**The input:**
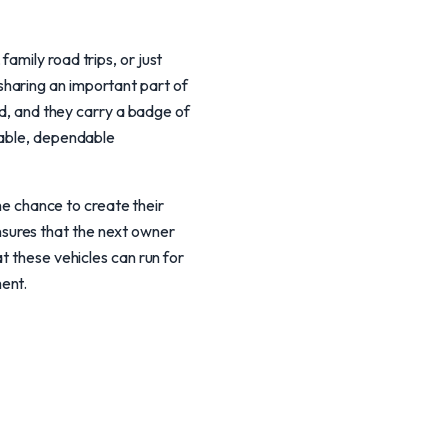
amily road trips, or just
haring an important part of
ed, and they carry a badge of
dable, dependable
the chance to create their
sures that the next owner
t these vehicles can run for
ent.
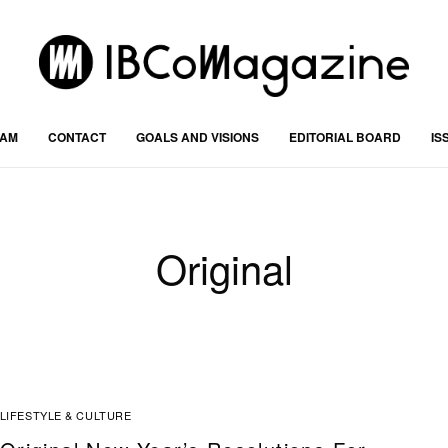
RAM
CONTACT
GOALS AND VISIONS
EDITORIAL BOARD
IS
Original
LIFESTYLE & CULTURE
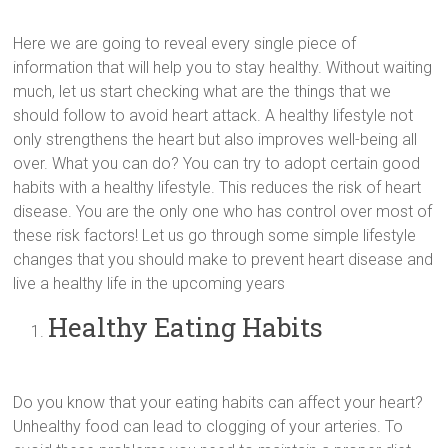
Here we are going to reveal every single piece of
information that will help you to stay healthy. Without waiting
much, let us start checking what are the things that we
should follow to avoid heart attack. A healthy lifestyle not
only strengthens the heart but also improves well-being all
over. What you can do? You can try to adopt certain good
habits with a healthy lifestyle. This reduces the risk of heart
disease. You are the only one who has control over most of
these risk factors! Let us go through some simple lifestyle
changes that you should make to prevent heart disease and
live a healthy life in the upcoming years
Healthy Eating Habits
Do you know that your eating habits can affect your heart?
Unhealthy food can lead to clogging of your arteries. To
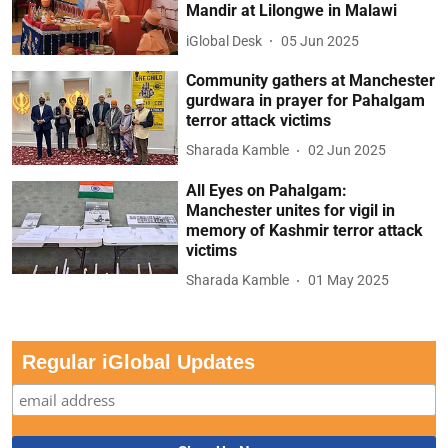
Mandir at Lilongwe in Malawi
iGlobal Desk
05 Jun 2025
Community gathers at Manchester
gurdwara in prayer for Pahalgam
terror attack victims
Sharada Kamble
02 Jun 2025
All Eyes on Pahalgam:
Manchester unites for vigil in
memory of Kashmir terror attack
victims
Sharada Kamble
01 May 2025
Regular iGlobal Updates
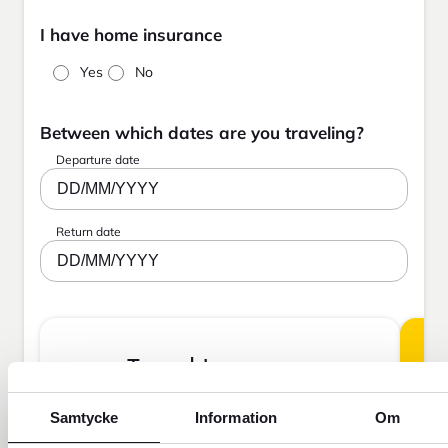
I have home insurance
Yes
No
Between which dates are you traveling?
Departure date
DD/MM/YYYY
Return date
DD/MM/YYYY
Travel Insurance
Samtycke
Information
Om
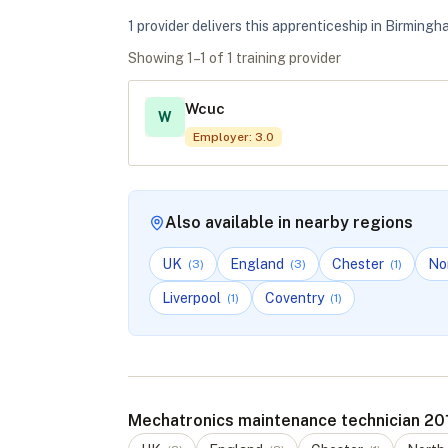
1
provider
deliver
s
this apprenticeship in
Birmingh
Showing
1
–
1
of
1
training provider
Wcuc
W
Employer
:
3.0
Also available in nearby regions
UK
England
Chester
No
(
3
)
(
3
)
(
1
)
Liverpool
Coventry
(
1
)
(
1
)
Mechatronics maintenance technician 201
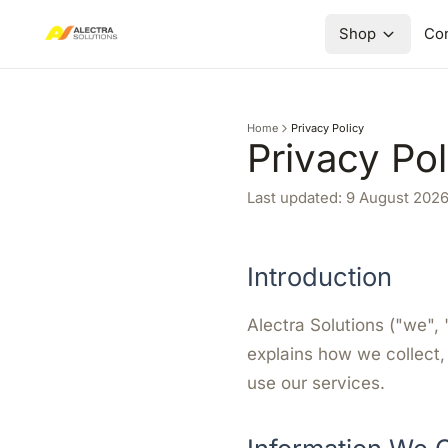
Shop
Con
Home
Privacy Policy
Privacy Pol
Last updated:
9 August 202
Introduction
Alectra Solutions ("we", 
explains how we collect,
use our services.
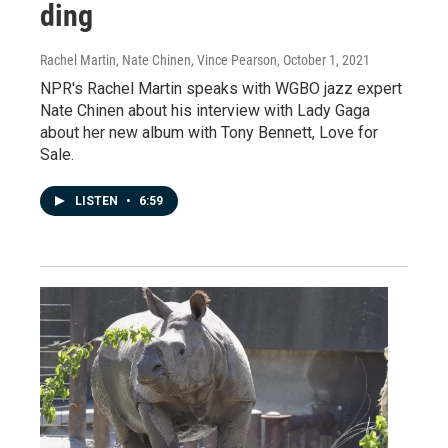
ding
Rachel Martin, Nate Chinen, Vince Pearson
, October 1, 2021
NPR's Rachel Martin speaks with WGBO jazz expert
Nate Chinen about his interview with Lady Gaga
about her new album with Tony Bennett, Love for
Sale.
LISTEN
•
6:59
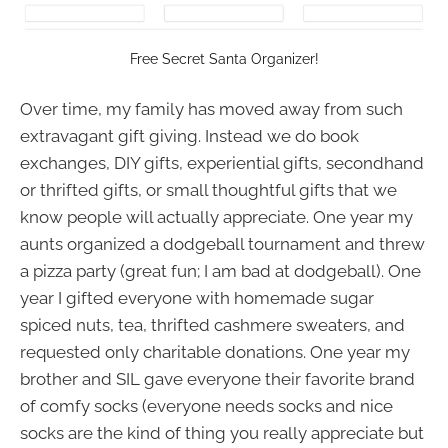
Free Secret Santa Organizer!
Over time, my family has moved away from such
extravagant gift giving. Instead we do book
exchanges, DIY gifts, experiential gifts, secondhand
or thrifted gifts, or small thoughtful gifts that we
know people will actually appreciate. One year my
aunts organized a dodgeball tournament and threw
a pizza party (great fun; I am bad at dodgeball). One
year I gifted everyone with homemade sugar
spiced nuts, tea, thrifted cashmere sweaters, and
requested only charitable donations. One year my
brother and SIL gave everyone their favorite brand
of comfy socks (everyone needs socks and nice
socks are the kind of thing you really appreciate but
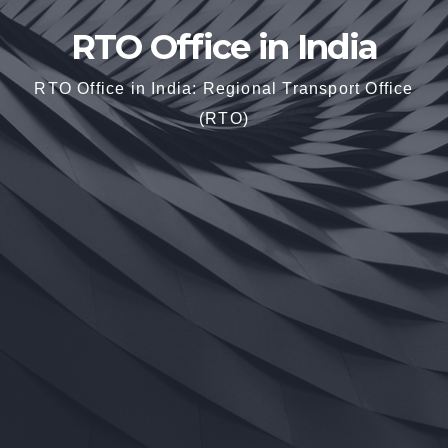
RTO Office in India
RTO Office in India: Regional Transport Office
(RTO)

**Task directions:**
Set down every entry word for word, but omit the pictures.

**Answer section:**
amily road trips, or just
haring an important part of
ed, and they carry a badge of
dable, dependable
the chance to create their
sures that the next owner
t these vehicles can run for
ent.
RAM
CONTACT
GOALS AND VISIONS
EDITORIAL BOARD
IS
Original
LIFESTYLE & CULTURE
Here we are going to reveal every single piece of
information that will help you to stay healthy. Without waiting
much, let us start checking what are the things that we
should follow to avoid heart attack. A healthy lifestyle not
only strengthens the heart but also improves well-being all
over. What you can do? You can try to adopt certain good
habits with a healthy lifestyle. This reduces the risk of heart
disease. You are the only one who has control over most of
these risk factors! Let us go through some simple lifestyle
changes that you should make to prevent heart disease and
live a healthy life in the upcoming years
Healthy Eating Habits
Do you know that your eating habits can affect your heart?
Unhealthy food can lead to clogging of your arteries. To
Mandir at Lilongwe in Malawi
iGlobal Desk
05 Jun 2025
Community gathers at Manchester
gurdwara in prayer for Pahalgam
terror attack victims
Sharada Kamble
02 Jun 2025
All Eyes on Pahalgam:
Manchester unites for vigil in
memory of Kashmir terror attack
victims
Sharada Kamble
01 May 2025
Regular iGlobal Updates
I have home insurance
Yes
No
Between which dates are you traveling?
Departure date
DD/MM/YYYY
Return date
DD/MM/YYYY
Travel Insurance
Samtycke
Information
Om
1
provider
deliver
s
this apprenticeship in
Birmingh
Showing
1
–
1
of
1
training provider
Wcuc
W
Employer
:
3.0
Also available in nearby regions
UK
England
Chester
No
(
3
)
(
3
)
(
1
)
Liverpool
Coventry
(
1
)
(
1
)
Mechatronics maintenance technician 201
Shop
Con
Home
Privacy Policy
Privacy Pol
Last updated:
9 August 202
Introduction
Alectra Solutions ("we", 
explains how we collect,
use our services.
ding
Rachel Martin, Nate Chinen, Vince Pearson
, October 1, 2021
NPR's Rachel Martin speaks with WGBO jazz expert
Nate Chinen about his interview with Lady Gaga
about her new album with Tony Bennett, Love for
Sale.
LISTEN
•
6:59
Free Secret Santa Organizer!
Over time, my family has moved away from such
extravagant gift giving. Instead we do book
exchanges, DIY gifts, experiential gifts, secondhand
or thrifted gifts, or small thoughtful gifts that we
know people will actually appreciate. One year my
aunts organized a dodgeball tournament and threw
a pizza party (great fun; I am bad at dodgeball). One
year I gifted everyone with homemade sugar
spiced nuts, tea, thrifted cashmere sweaters, and
requested only charitable donations. One year my
brother and SIL gave everyone their favorite brand
of comfy socks (everyone needs socks and nice
socks are the kind of thing you really appreciate but
RTO Office in India
RTO Office in India: Regional Transport Office
(RTO)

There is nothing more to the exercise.